## Records supplied
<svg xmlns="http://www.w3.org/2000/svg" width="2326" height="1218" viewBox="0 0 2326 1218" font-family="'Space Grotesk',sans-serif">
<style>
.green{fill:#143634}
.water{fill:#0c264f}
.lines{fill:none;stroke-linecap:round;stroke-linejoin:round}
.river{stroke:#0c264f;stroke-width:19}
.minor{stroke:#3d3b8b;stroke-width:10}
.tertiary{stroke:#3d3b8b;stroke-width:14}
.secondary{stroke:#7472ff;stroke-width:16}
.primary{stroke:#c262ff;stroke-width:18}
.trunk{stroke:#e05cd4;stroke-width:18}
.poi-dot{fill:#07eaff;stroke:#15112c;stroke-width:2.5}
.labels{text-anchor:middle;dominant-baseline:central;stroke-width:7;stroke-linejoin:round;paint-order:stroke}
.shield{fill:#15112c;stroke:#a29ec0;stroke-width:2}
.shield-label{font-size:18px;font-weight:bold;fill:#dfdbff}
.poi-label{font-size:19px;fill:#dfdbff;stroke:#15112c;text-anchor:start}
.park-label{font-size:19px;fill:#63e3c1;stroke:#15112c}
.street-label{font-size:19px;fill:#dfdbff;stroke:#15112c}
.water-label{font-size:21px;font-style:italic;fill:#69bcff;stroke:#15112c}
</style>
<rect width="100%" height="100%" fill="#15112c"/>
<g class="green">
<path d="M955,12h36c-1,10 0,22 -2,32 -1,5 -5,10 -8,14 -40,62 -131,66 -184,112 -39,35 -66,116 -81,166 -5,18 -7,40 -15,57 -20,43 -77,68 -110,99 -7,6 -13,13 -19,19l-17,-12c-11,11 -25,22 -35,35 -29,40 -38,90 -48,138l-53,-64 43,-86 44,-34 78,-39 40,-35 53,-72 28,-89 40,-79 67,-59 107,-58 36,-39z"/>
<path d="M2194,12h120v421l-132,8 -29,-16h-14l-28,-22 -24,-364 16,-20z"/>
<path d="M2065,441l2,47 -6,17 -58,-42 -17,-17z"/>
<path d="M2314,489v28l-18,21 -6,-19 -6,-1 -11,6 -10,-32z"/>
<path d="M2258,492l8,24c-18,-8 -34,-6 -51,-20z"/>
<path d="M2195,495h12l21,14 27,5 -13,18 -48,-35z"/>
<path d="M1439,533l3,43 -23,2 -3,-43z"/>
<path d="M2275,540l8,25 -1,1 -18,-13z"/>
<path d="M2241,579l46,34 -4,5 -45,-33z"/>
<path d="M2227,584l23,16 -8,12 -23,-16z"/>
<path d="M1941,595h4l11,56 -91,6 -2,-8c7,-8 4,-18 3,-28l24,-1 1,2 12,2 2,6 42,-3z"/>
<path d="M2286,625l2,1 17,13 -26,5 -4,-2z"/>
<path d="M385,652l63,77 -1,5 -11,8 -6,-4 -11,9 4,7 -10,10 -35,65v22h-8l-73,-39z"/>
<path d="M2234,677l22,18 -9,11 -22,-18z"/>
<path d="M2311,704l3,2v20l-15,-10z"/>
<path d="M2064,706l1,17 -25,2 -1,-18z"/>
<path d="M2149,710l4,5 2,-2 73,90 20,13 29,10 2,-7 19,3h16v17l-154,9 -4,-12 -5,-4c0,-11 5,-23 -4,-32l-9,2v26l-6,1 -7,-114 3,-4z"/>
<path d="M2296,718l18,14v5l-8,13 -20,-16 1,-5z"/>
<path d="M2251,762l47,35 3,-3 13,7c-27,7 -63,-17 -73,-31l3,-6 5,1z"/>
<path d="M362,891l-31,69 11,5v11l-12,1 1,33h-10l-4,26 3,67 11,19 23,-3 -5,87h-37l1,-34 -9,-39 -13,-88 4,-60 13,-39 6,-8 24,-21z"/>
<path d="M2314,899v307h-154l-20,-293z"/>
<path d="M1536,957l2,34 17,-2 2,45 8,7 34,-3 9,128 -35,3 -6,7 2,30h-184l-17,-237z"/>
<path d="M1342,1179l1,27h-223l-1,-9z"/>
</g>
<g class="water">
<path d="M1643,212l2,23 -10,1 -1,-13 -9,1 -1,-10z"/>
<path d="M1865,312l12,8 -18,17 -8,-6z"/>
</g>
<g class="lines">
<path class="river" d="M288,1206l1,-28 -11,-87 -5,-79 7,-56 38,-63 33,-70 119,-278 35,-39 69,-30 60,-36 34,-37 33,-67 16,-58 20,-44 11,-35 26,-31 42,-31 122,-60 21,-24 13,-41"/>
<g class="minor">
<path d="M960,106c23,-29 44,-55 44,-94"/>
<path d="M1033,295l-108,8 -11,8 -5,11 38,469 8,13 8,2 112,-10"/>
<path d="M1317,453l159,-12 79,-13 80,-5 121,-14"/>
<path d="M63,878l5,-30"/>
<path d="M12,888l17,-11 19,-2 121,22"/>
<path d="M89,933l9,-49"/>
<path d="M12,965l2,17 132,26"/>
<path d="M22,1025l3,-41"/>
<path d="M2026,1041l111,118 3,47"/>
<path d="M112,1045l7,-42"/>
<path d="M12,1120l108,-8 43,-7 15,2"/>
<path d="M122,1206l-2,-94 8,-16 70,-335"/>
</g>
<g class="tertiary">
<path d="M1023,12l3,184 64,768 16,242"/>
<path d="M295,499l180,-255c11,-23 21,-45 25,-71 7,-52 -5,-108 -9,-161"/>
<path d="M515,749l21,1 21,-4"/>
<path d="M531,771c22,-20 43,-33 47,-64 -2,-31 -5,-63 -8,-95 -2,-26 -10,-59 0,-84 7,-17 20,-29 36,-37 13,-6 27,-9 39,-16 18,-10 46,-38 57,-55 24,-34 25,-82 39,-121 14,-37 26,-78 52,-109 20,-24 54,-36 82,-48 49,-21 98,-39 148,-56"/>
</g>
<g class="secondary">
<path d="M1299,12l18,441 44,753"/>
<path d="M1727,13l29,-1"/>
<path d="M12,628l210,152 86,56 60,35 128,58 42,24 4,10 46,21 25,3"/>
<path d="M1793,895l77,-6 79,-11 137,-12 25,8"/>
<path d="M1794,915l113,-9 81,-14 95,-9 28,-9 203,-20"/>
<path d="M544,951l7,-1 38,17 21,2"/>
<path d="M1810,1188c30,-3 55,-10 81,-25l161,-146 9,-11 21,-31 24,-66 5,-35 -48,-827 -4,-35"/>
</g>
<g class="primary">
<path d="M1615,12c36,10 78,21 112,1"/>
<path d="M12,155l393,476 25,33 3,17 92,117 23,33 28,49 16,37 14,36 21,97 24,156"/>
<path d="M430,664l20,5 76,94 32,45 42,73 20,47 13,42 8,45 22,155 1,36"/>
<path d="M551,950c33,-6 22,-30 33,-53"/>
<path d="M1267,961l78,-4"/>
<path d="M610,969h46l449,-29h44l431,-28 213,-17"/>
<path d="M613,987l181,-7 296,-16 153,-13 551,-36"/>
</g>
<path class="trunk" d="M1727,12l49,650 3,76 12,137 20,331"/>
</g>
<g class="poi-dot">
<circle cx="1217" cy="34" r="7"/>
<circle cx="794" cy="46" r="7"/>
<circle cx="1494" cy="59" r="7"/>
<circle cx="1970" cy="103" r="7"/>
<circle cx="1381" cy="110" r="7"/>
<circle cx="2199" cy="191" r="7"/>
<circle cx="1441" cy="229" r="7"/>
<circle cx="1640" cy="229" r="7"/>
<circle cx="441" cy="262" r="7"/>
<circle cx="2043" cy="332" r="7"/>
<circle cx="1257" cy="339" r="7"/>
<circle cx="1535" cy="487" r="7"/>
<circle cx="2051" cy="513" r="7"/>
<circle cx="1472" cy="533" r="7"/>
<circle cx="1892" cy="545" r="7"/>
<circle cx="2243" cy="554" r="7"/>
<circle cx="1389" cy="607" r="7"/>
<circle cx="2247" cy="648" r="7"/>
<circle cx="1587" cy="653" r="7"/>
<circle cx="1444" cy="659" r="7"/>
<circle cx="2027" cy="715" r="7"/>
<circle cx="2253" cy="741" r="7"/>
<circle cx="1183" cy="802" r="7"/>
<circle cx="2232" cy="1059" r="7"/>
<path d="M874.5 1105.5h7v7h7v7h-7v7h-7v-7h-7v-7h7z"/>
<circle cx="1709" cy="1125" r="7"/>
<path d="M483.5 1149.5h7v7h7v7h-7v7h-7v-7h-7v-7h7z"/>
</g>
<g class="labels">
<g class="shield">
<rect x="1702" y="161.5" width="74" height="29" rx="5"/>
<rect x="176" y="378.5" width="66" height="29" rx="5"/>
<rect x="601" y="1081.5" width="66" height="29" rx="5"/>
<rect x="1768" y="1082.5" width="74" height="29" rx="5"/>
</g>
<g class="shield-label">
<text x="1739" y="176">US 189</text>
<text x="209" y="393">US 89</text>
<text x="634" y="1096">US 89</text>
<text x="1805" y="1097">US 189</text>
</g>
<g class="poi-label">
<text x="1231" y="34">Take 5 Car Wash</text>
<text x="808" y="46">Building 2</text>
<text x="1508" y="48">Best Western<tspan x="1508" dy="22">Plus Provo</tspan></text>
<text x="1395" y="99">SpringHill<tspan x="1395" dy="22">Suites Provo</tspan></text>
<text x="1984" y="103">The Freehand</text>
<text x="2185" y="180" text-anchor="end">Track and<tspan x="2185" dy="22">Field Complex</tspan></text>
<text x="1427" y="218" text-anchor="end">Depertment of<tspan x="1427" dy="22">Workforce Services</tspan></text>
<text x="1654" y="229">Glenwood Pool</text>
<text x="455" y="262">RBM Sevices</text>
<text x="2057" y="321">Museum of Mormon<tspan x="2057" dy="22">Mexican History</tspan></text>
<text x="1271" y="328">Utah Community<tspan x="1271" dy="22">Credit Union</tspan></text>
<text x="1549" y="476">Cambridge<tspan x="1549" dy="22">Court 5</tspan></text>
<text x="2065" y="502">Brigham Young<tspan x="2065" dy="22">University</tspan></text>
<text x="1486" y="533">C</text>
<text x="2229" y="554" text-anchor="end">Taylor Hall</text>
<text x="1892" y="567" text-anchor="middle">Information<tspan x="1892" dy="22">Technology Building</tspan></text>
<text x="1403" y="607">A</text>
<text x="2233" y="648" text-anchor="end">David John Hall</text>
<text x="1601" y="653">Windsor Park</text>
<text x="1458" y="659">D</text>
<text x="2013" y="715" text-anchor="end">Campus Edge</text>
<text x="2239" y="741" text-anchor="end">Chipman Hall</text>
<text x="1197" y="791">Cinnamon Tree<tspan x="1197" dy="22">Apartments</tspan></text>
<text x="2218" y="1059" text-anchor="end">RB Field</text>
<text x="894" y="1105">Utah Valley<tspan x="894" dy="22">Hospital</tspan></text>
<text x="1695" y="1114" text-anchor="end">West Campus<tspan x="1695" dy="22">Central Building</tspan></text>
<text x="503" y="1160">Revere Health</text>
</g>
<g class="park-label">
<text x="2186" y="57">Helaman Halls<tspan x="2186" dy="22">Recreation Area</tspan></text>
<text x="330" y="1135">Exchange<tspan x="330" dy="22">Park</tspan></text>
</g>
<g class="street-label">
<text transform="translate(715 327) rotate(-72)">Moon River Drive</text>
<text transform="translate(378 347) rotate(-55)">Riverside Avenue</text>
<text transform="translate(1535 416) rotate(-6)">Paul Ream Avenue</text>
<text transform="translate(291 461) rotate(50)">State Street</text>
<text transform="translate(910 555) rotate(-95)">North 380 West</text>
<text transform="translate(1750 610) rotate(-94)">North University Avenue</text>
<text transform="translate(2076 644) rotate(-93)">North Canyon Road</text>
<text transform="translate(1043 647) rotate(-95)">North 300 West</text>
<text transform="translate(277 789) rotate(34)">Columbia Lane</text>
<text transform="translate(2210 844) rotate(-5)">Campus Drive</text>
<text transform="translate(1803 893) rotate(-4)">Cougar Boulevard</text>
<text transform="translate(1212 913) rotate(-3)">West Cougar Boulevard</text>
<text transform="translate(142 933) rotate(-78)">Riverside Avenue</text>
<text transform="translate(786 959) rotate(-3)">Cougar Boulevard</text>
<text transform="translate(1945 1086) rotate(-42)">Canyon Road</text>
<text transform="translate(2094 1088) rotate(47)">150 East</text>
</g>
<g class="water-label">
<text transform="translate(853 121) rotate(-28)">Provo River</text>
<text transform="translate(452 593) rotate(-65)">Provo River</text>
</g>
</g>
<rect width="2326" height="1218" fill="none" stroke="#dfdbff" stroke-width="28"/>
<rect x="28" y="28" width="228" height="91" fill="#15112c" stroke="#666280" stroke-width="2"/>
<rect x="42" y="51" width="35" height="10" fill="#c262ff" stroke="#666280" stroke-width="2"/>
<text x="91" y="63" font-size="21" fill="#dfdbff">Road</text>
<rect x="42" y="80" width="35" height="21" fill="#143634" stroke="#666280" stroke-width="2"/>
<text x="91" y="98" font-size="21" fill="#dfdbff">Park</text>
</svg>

## Task statement
Look through the entries above; find each line with the word "lines" and copy it.

## Exercise response
.lines{fill:none;stroke-linecap:round;stroke-linejoin:round}
<g class="lines">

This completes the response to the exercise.